Your style's fighting...uh...style...

Does your style of MA that you practice have a common methodology that characterises it as “____ Style/System”? (ie: controlling the centerline, taking it to the ground, etc.) If so what is it, and more importantly, how do you find it varies based on different players in your own system?

-Golden Arms-

Boxing: Stick and Move

Bajiquan: Get close and smash (or throw)

Brazilian Jiu-Jistu: Take down and submit (or buttscoot and make excuses, depending on who you ask)

Extend Ki
Keep weight underside
Relax Completely
Keep one point

Nice…Mr Nemo, do you cross train in all those styles?? The buttscoot had me laughing…Shaolin Boxer…I recognize those word for word…check my profile…I will always have respect for anybody that says those words and only gets calmer as you get more aggressive or close in on them :smiley:

-Golden Arms-

Here’s mine:

I refuse to fight you. However, I’d be more than happy to help you figure out how to fall down.

ROFL…Waterdragon, is that possibly a Tai Chi reference…I have heard tai chi players say that the greatest thing about using it is letting the other guy try and figure out how he got on the ground so quickly…

-Golden Arms-

Originally posted by Water Dragon
[B]Here’s mine:

I refuse to fight you. However, I’d be more than happy to help you figure out how to fall down. [/B]

ROFL I’m going to steal that. That’s good:D

It’s actually a serious reply. Next time you spar, think of the above sentance. Notice how it changes your intent. It could also be, you just want to help the other guy figure out how to hit himself.

Intercept, trap, draw in hit a few times in between each step, takedown, break something then strike a few more times.

Destroy all of his weapons at his disposal.

Destroy their center of balance and never let them regain it…

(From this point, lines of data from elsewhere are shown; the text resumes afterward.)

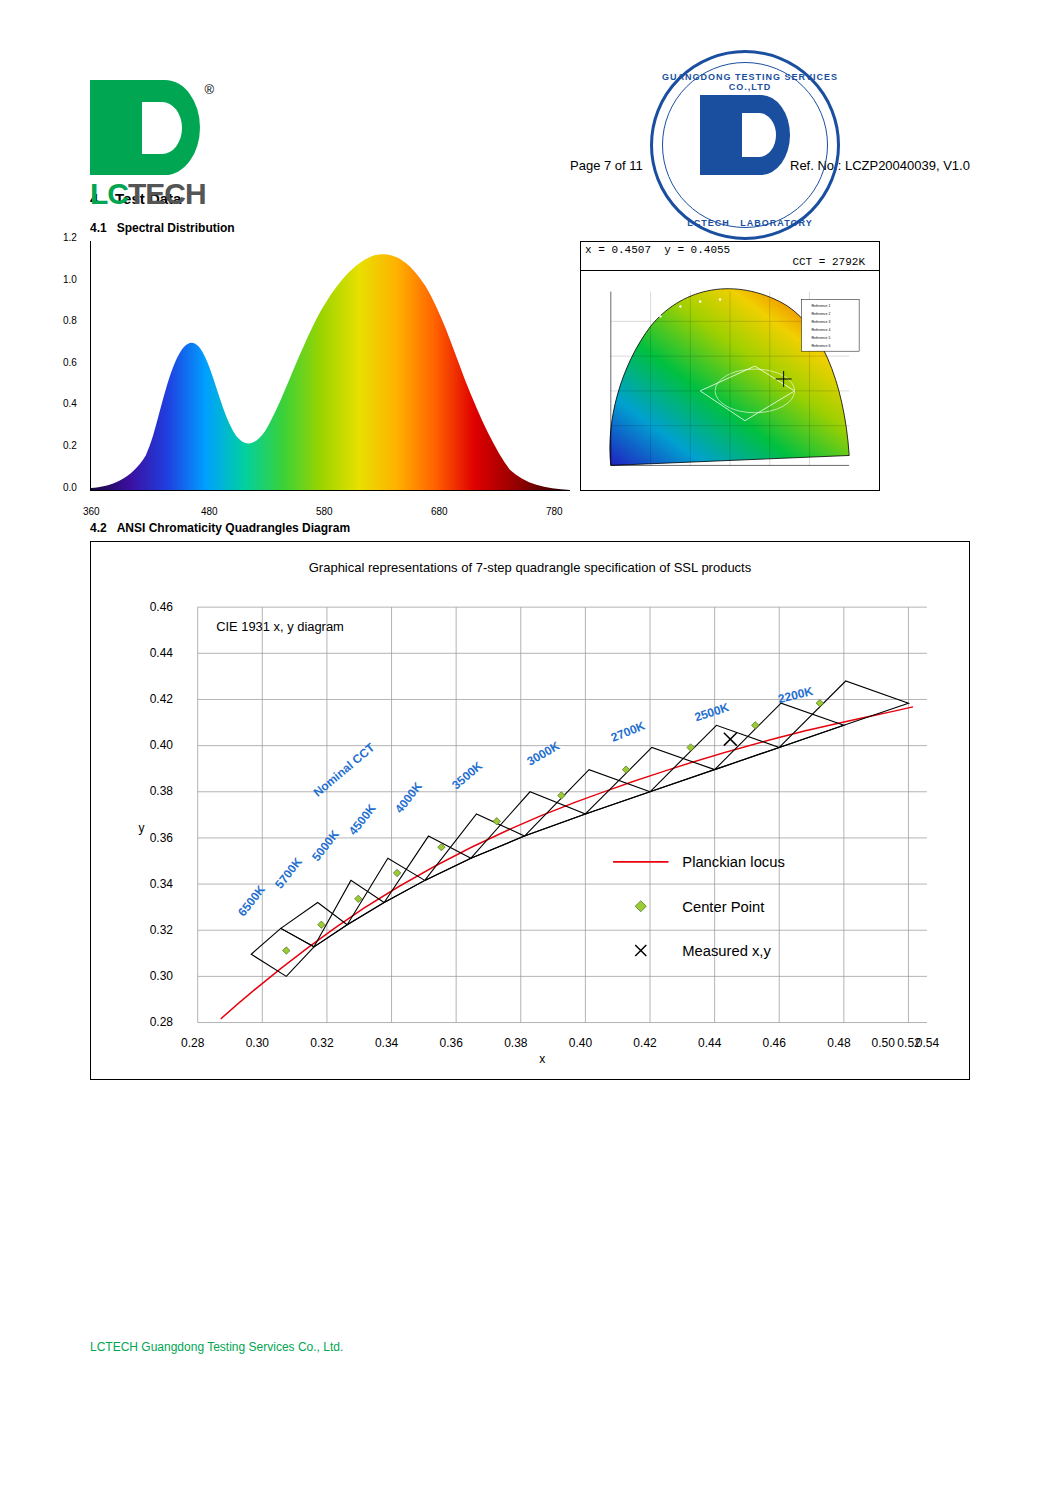®
LC TECH
Page 7 of 11
Ref. No.: LCZP20040039, V1.0
GUANGDONG TESTING SERVICES CO.,LTD
LCTECH LABORATORY
4. Test Data
4.1 Spectral Distribution
1.2
1.0
0.8
0.6
0.4
0.2
0.0
360 480 580 680 780
x = 0.4507 y = 0.4055
CCT = 2792K
Reference 1 Reference 2 Reference 3 Reference 4 Reference 5 Reference 6
4.2 ANSI Chromaticity Quadrangles Diagram
Graphical representations of 7-step quadrangle specification of SSL products
0.46 0.44 0.42 0.40 0.38 0.36 0.34 0.32 0.30 0.28 y 0.28 0.30 0.32 0.34 0.36 0.38 0.40 0.42 0.44 0.46 0.48 0.50 0.52 0.54 x CIE 1931 x, y diagram 6500K 5700K 5000K 4500K 4000K 3500K 3000K 2700K 2500K 2200K Nominal CCT Planckian locus Center Point Measured x,y
LCTECH Guangdong Testing Services Co., Ltd.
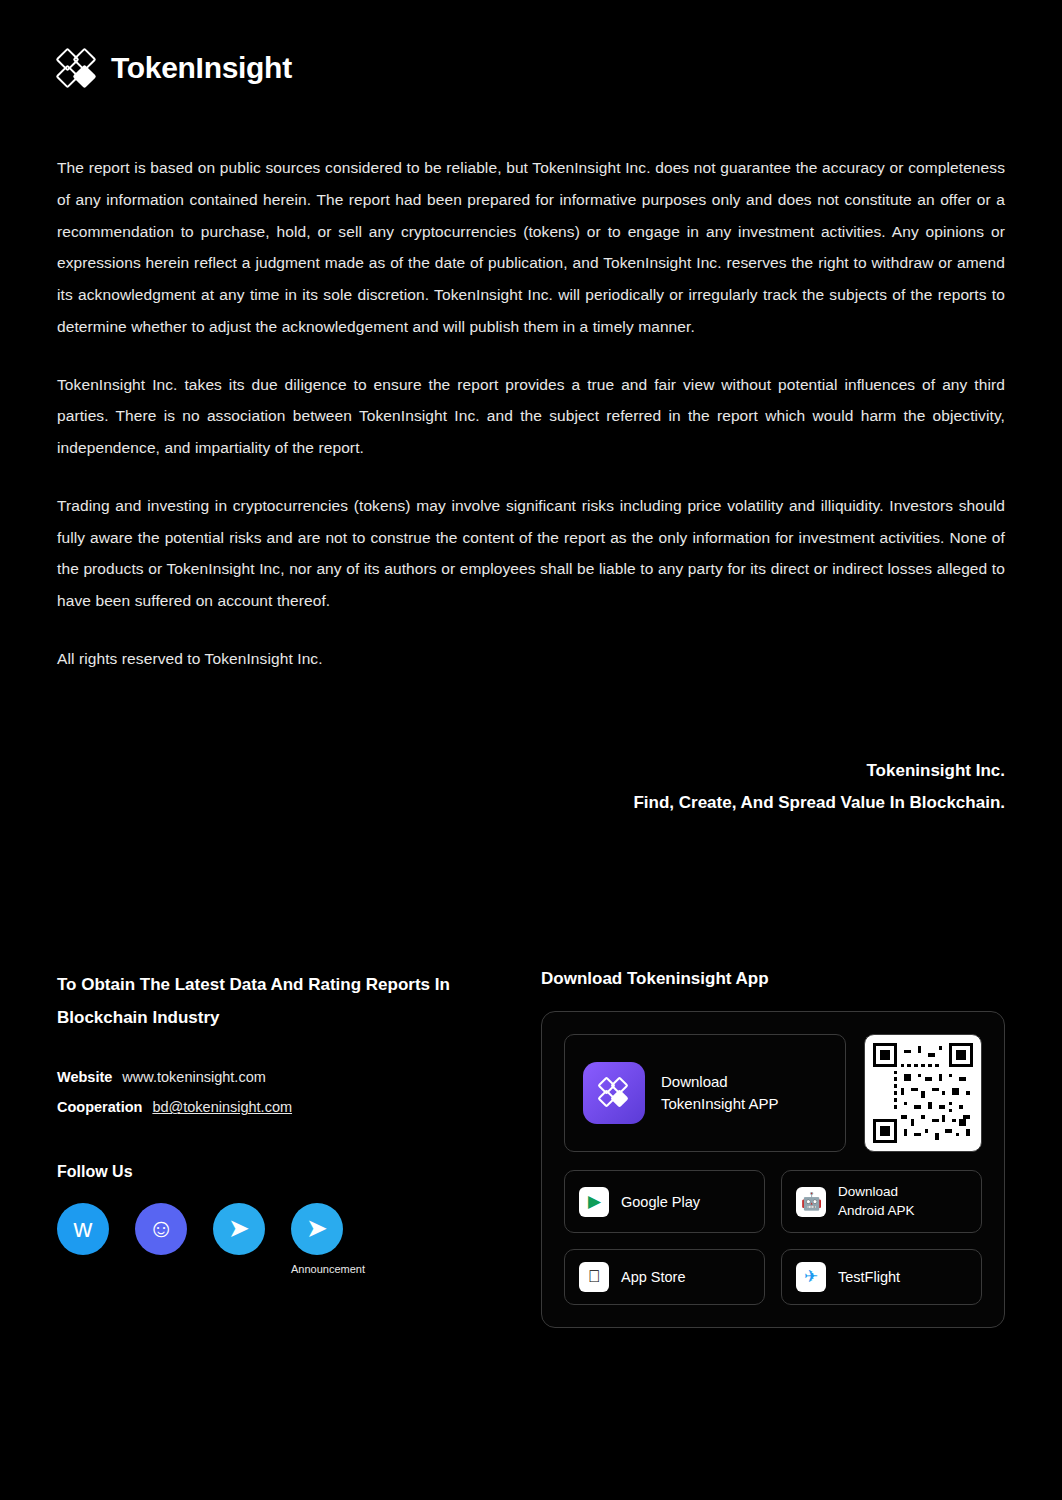TokenInsight
The report is based on public sources considered to be reliable, but TokenInsight Inc. does not guarantee the accuracy or completeness of any information contained herein. The report had been prepared for informative purposes only and does not constitute an offer or a recommendation to purchase, hold, or sell any cryptocurrencies (tokens) or to engage in any investment activities. Any opinions or expressions herein reflect a judgment made as of the date of publication, and TokenInsight Inc. reserves the right to withdraw or amend its acknowledgment at any time in its sole discretion. TokenInsight Inc. will periodically or irregularly track the subjects of the reports to determine whether to adjust the acknowledgement and will publish them in a timely manner.
TokenInsight Inc. takes its due diligence to ensure the report provides a true and fair view without potential influences of any third parties. There is no association between TokenInsight Inc. and the subject referred in the report which would harm the objectivity, independence, and impartiality of the report.
Trading and investing in cryptocurrencies (tokens) may involve significant risks including price volatility and illiquidity. Investors should fully aware the potential risks and are not to construe the content of the report as the only information for investment activities. None of the products or TokenInsight Inc, nor any of its authors or employees shall be liable to any party for its direct or indirect losses alleged to have been suffered on account thereof.
All rights reserved to TokenInsight Inc.
Tokeninsight Inc.
Find, Create, And Spread Value In Blockchain.
To Obtain The Latest Data And Rating Reports In Blockchain Industry
Websitewww.tokeninsight.com
Cooperation bd@tokeninsight.com
Follow Us
w
☺
➤
➤
Announcement
Download Tokeninsight App
Download
TokenInsight APP
▶ Google Play 🤖 Download
Android APK  App Store ✈ TestFlight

…crush your enemies, see them driven before you, and hear the lamentations of their women…

Oh, you wanted fighting “style”…

In that case, then in the paraphrased words of me mum,
“smile when you fight, cause it’ll relax you, and unnerve the heck out of your opponent”

Don’t mess with Mom!

Octavius: Ahhhh, the Conan way of describing whats good in life…:smiley:

These are not really style specific but commonly used in my training. They refer to many southern styles.

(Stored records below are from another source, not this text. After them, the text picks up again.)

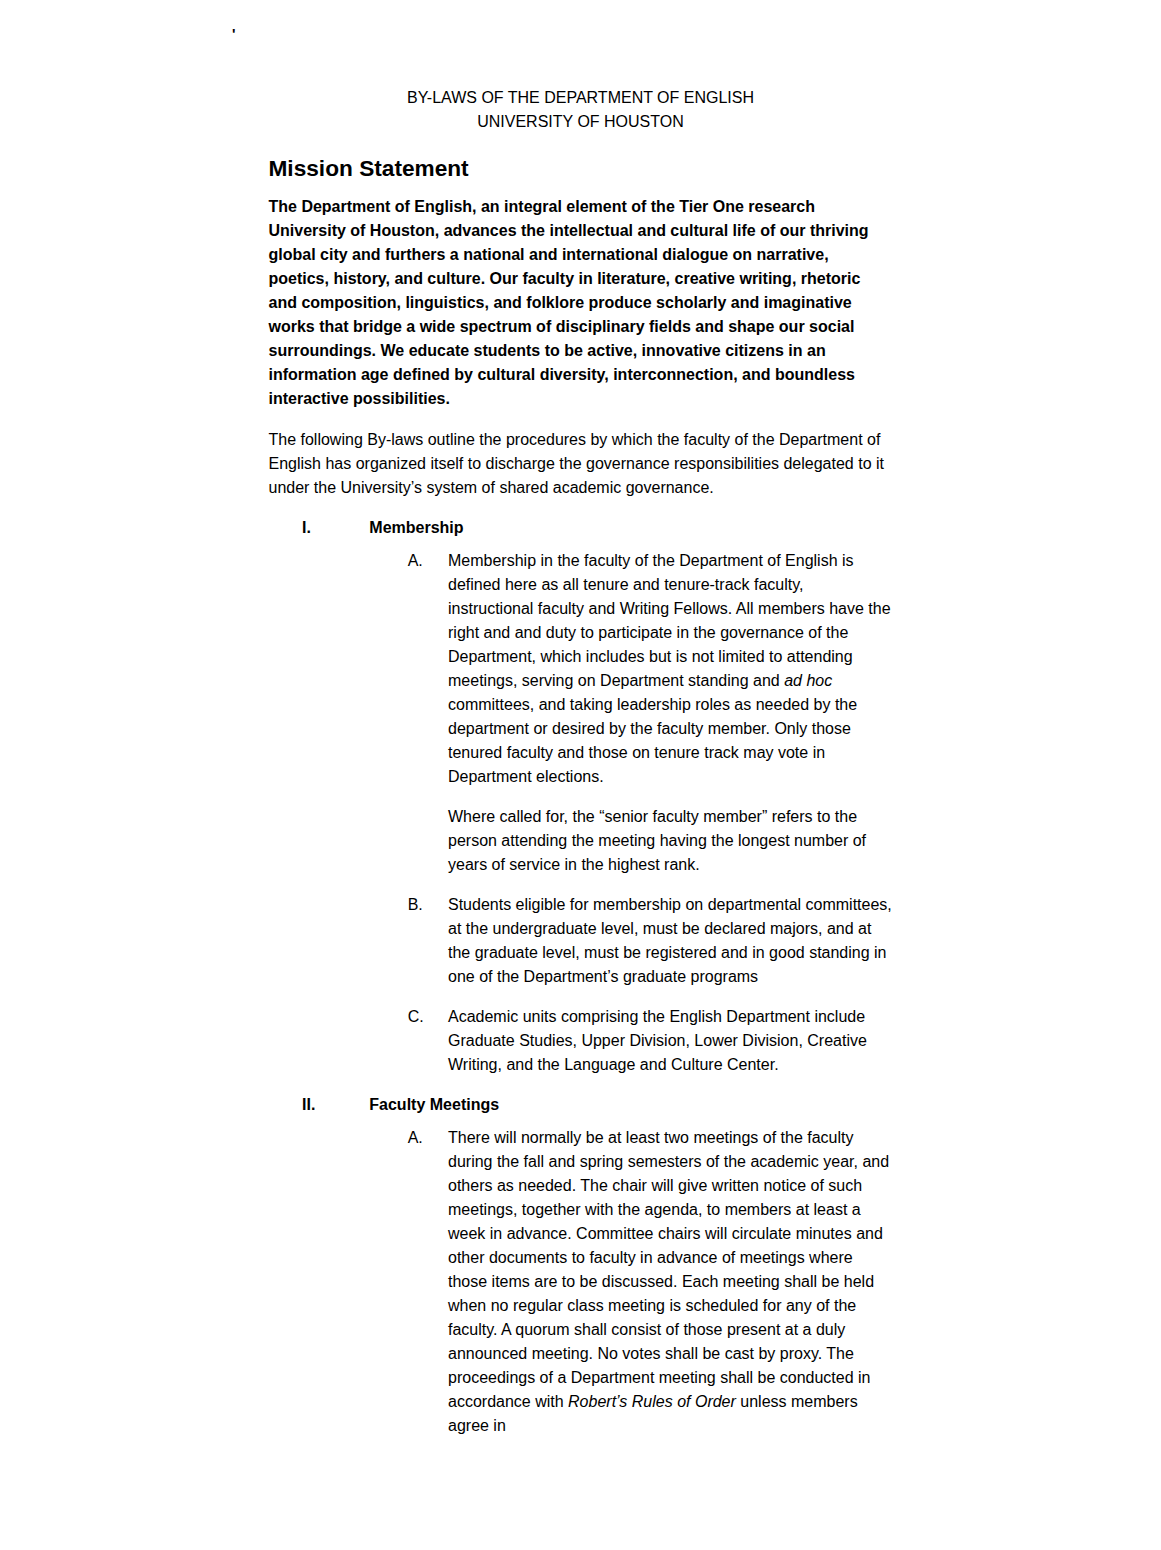'
BY-LAWS OF THE DEPARTMENT OF ENGLISH
UNIVERSITY OF HOUSTON
Mission Statement
The Department of English, an integral element of the Tier One research University of Houston, advances the intellectual and cultural life of our thriving global city and furthers a national and international dialogue on narrative, poetics, history, and culture. Our faculty in literature, creative writing, rhetoric and composition, linguistics, and folklore produce scholarly and imaginative works that bridge a wide spectrum of disciplinary fields and shape our social surroundings. We educate students to be active, innovative citizens in an information age defined by cultural diversity, interconnection, and boundless interactive possibilities.
The following By-laws outline the procedures by which the faculty of the Department of English has organized itself to discharge the governance responsibilities delegated to it under the University’s system of shared academic governance.
I. Membership
A.
Membership in the faculty of the Department of English is defined here as all tenure and tenure-track faculty, instructional faculty and Writing Fellows. All members have the right and and duty to participate in the governance of the Department, which includes but is not limited to attending meetings, serving on Department standing and ad hoc committees, and taking leadership roles as needed by the department or desired by the faculty member. Only those tenured faculty and those on tenure track may vote in Department elections.
Where called for, the “senior faculty member” refers to the person attending the meeting having the longest number of years of service in the highest rank.
B.
Students eligible for membership on departmental committees, at the undergraduate level, must be declared majors, and at the graduate level, must be registered and in good standing in one of the Department’s graduate programs
C.
Academic units comprising the English Department include Graduate Studies, Upper Division, Lower Division, Creative Writing, and the Language and Culture Center.
II. Faculty Meetings
A.
There will normally be at least two meetings of the faculty during the fall and spring semesters of the academic year, and others as needed. The chair will give written notice of such meetings, together with the agenda, to members at least a week in advance. Committee chairs will circulate minutes and other documents to faculty in advance of meetings where those items are to be discussed. Each meeting shall be held when no regular class meeting is scheduled for any of the faculty. A quorum shall consist of those present at a duly announced meeting. No votes shall be cast by proxy. The proceedings of a Department meeting shall be conducted in accordance with Robert’s Rules of Order unless members agree in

Dont let go untill you have taken your pound of flesh:eek:

The best defence is a good offence.

The strongest shape is a triangle.

Lastly my styles [Hung Ga] motto…
I can be as hard as iron or as soft as silk.

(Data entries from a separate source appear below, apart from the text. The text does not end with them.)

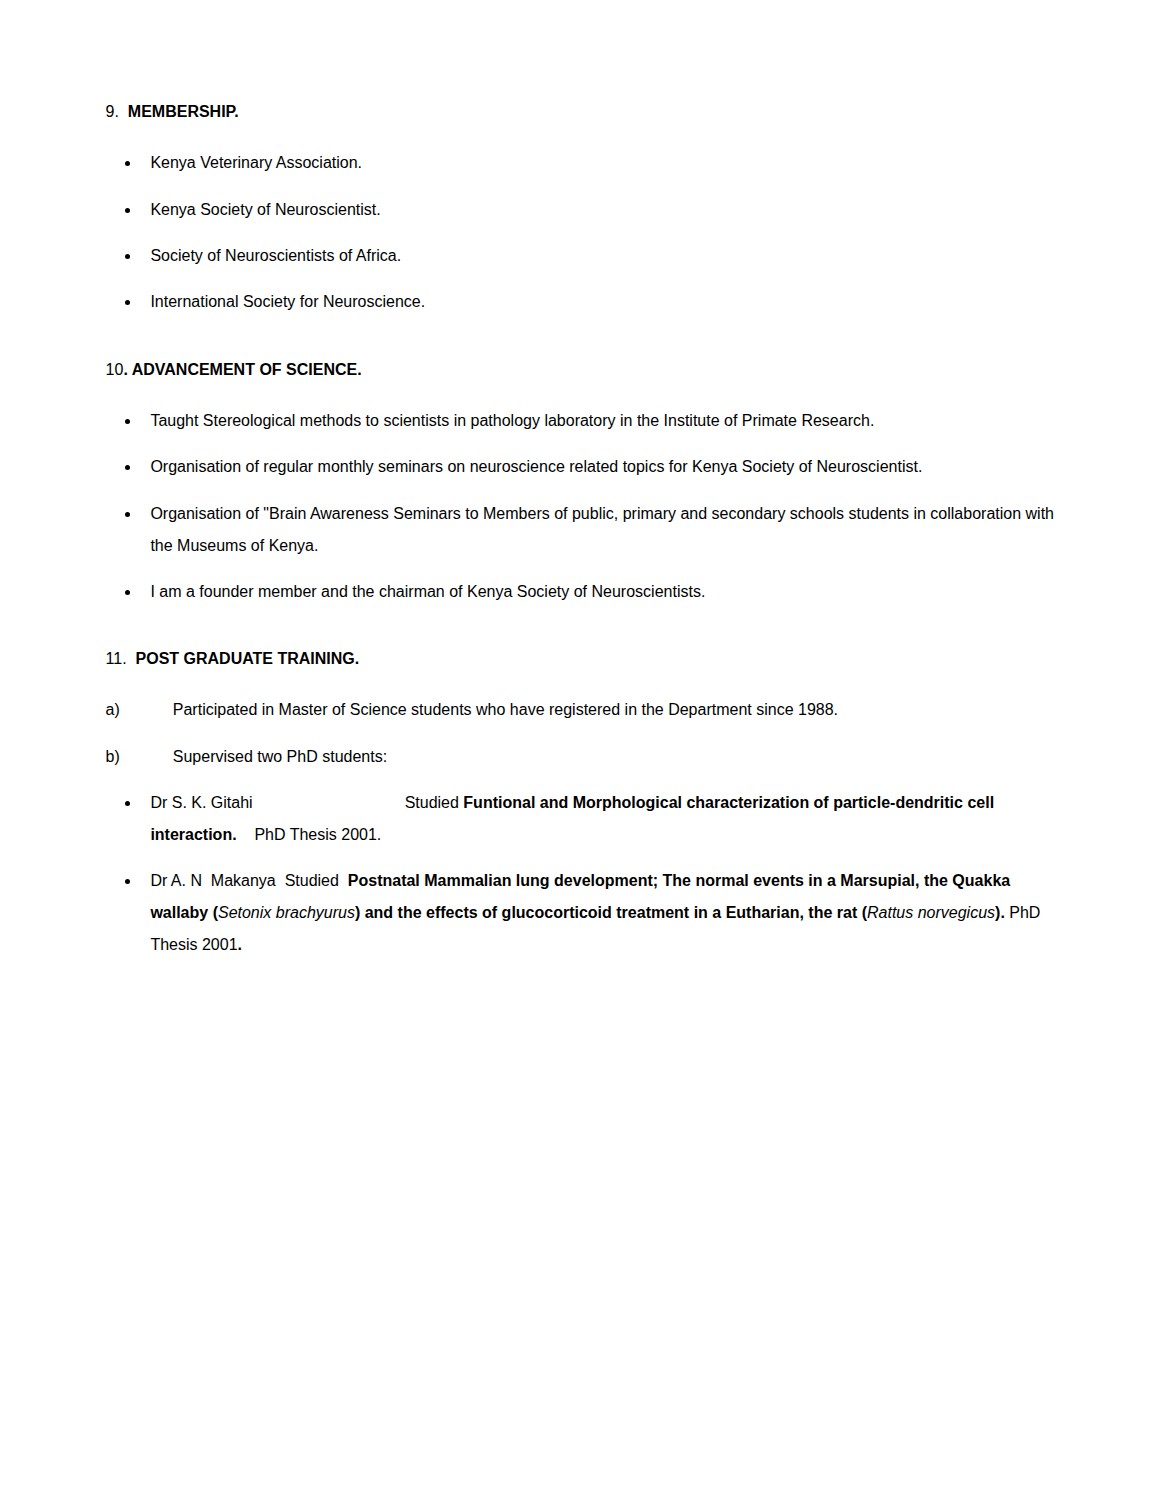9. MEMBERSHIP.
Kenya Veterinary Association.
Kenya Society of Neuroscientist.
Society of Neuroscientists of Africa.
International Society for Neuroscience.
10. ADVANCEMENT OF SCIENCE.
Taught Stereological methods to scientists in pathology laboratory in the Institute of Primate Research.
Organisation of regular monthly seminars on neuroscience related topics for Kenya Society of Neuroscientist.
Organisation of "Brain Awareness Seminars to Members of public, primary and secondary schools students in collaboration with the Museums of Kenya.
I am a founder member and the chairman of Kenya Society of Neuroscientists.
11. POST GRADUATE TRAINING.
a) Participated in Master of Science students who have registered in the Department since 1988.
b) Supervised two PhD students:
Dr S. K. Gitahi Studied Funtional and Morphological characterization of particle-dendritic cell interaction. PhD Thesis 2001.
Dr A. N Makanya Studied Postnatal Mammalian lung development; The normal events in a Marsupial, the Quakka wallaby (Setonix brachyurus) and the effects of glucocorticoid treatment in a Eutharian, the rat (Rattus norvegicus). PhD Thesis 2001.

The strongest shape is a triangle.

In attacking or defending contex?

S.Teebas

The strongest shape is a triangle

  • This can be applied to a lot of things including both attack and defence but most often its applied to stance.
    A good example is a square horse stance which is similar to a triangle on its side with your feet reprenting the base and your head the point.

Our style, like Xingyiquan, has a very strong SPEAR influence.

We have a very thrusting kind of jing that punches through holes. The length of the spear when held at one end is reflected in our footwork.

The empty hand set of our style features spear like thrusting attacks. Yet we retain circular foot motions that allow us to attack an opponent from multiple directions. Even when we uproot our opponents, we do so from the side horse stance the way a spear would. Everything we do is based on this basic spear motion.

Interestingly, we don’t practice a “spear” staff per se. We simply practice the “staff” knowing that it can be translated into a spear technique.

The spear posture allows us to close off our gates and yet open those of opponents.

"Shaolin Boxer…I recognize those word for word…check my profile…I will always have respect for anybody that says those words and only gets calmer as you get more aggressive or close in on them "

Yeah, good old Koichi Tohei’s words. My sensei, Shizuo Imaizumi, was head of the New York Ki socitey until he retired and opened his own school in 1987-1988.

“Our style, like Xingyiquan, has a very strong SPEAR influence.”

That is very interesting, as the development of aikido is based on sword techniques. I think that this is a natural progression…as the weapons fade and become outdated, the empty hand techniques evolve.

close with your opponent
collapse the opponent’s structure with your own
pummel, pummel, throw

Also, the jing is the same type jing used in hsing yi.